YOUR GOAL —
According to the profile of Adair Meira below, which threatened biome in central Brazil does his work aim to develop sustainably?

EXERCISE TEXT —
::::::

This profile was prepared when Adair Antonio de Freitas Meira was elected to the Ashoka Fellowship in 1998.
Adair Meira has combined environmental education with vocational training and job placements for disadvantaged youth, promoting the sustainable development of the threatened Cerrado Biome of central Brazil and encouraging environmental reforms within local industries.


The New Idea

Adair Meira has developed a program of environmental conservation that trains disadvantaged youth as environmental educators and then places them in after-school jobs with local industries, where they earn valuable supplemental incomes for their families and spark environmentally-friendly reforms within the companies. The program addresses several serious social problems simultaneously. It makes environmentalists out of those youth who are otherwise most likely to find their livelihoods in activities harmful to the environment. It also provides those youth with what they and their families most need, supplemental income, and in so doing demonstrates the principle that environmental awareness is also an asset in the job market. Moreover, it injects a youthful, idealistic eco-friendliness into the companies employing the youth.

The operation is straightforward. Adair's Pro-Cerrado Foundation provides the youth it serves with a basic education in rural and urban environment, selective waste collection/recycling, reforestation and other practical environmental protection measures. It also gives them training in job skills (and general work etiquette) that are required by the participating companies, such as photocopying, basic administration, filing, and mail room work, and construction assistance. Once placed in the companies, the youth perform their main employment tasks and serve as company-sanctioned environmental educators, gaining and spreading sensitivity to environmental issues and encouraging concrete measures, such as power and water conservation programs, selective waste collection and so on. The Foundation provides ongoing technical support to the youth in this role.

::::::

Skeletal landmark data:
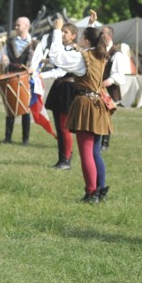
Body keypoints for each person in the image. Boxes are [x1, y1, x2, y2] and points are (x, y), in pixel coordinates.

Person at [48, 15, 113, 203]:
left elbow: (56, 56)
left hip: (86, 105)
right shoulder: (101, 54)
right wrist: (91, 25)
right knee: (95, 152)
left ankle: (91, 192)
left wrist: (56, 30)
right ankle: (100, 188)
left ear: (85, 40)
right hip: (99, 105)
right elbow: (93, 38)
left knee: (86, 153)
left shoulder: (82, 58)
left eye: (82, 36)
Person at [39, 22, 79, 170]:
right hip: (60, 87)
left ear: (73, 36)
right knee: (59, 127)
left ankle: (66, 160)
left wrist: (40, 75)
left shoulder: (74, 50)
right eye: (61, 31)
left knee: (64, 127)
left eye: (66, 32)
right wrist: (48, 61)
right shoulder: (64, 49)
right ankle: (62, 158)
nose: (62, 34)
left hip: (68, 89)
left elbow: (61, 71)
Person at [0, 16, 37, 145]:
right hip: (11, 77)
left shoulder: (35, 43)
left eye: (18, 25)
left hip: (26, 79)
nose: (15, 27)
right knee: (10, 108)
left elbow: (39, 61)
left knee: (25, 109)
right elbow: (2, 57)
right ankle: (7, 137)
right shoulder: (9, 42)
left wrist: (33, 68)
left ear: (26, 26)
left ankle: (25, 139)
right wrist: (4, 60)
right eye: (16, 25)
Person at [100, 24, 128, 151]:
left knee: (106, 116)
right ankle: (98, 141)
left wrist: (109, 80)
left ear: (109, 36)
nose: (101, 35)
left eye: (103, 33)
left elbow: (120, 74)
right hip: (98, 88)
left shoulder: (116, 53)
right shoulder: (100, 50)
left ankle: (105, 143)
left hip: (109, 89)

::::::

OUTPUT —
The Cerrado Biome.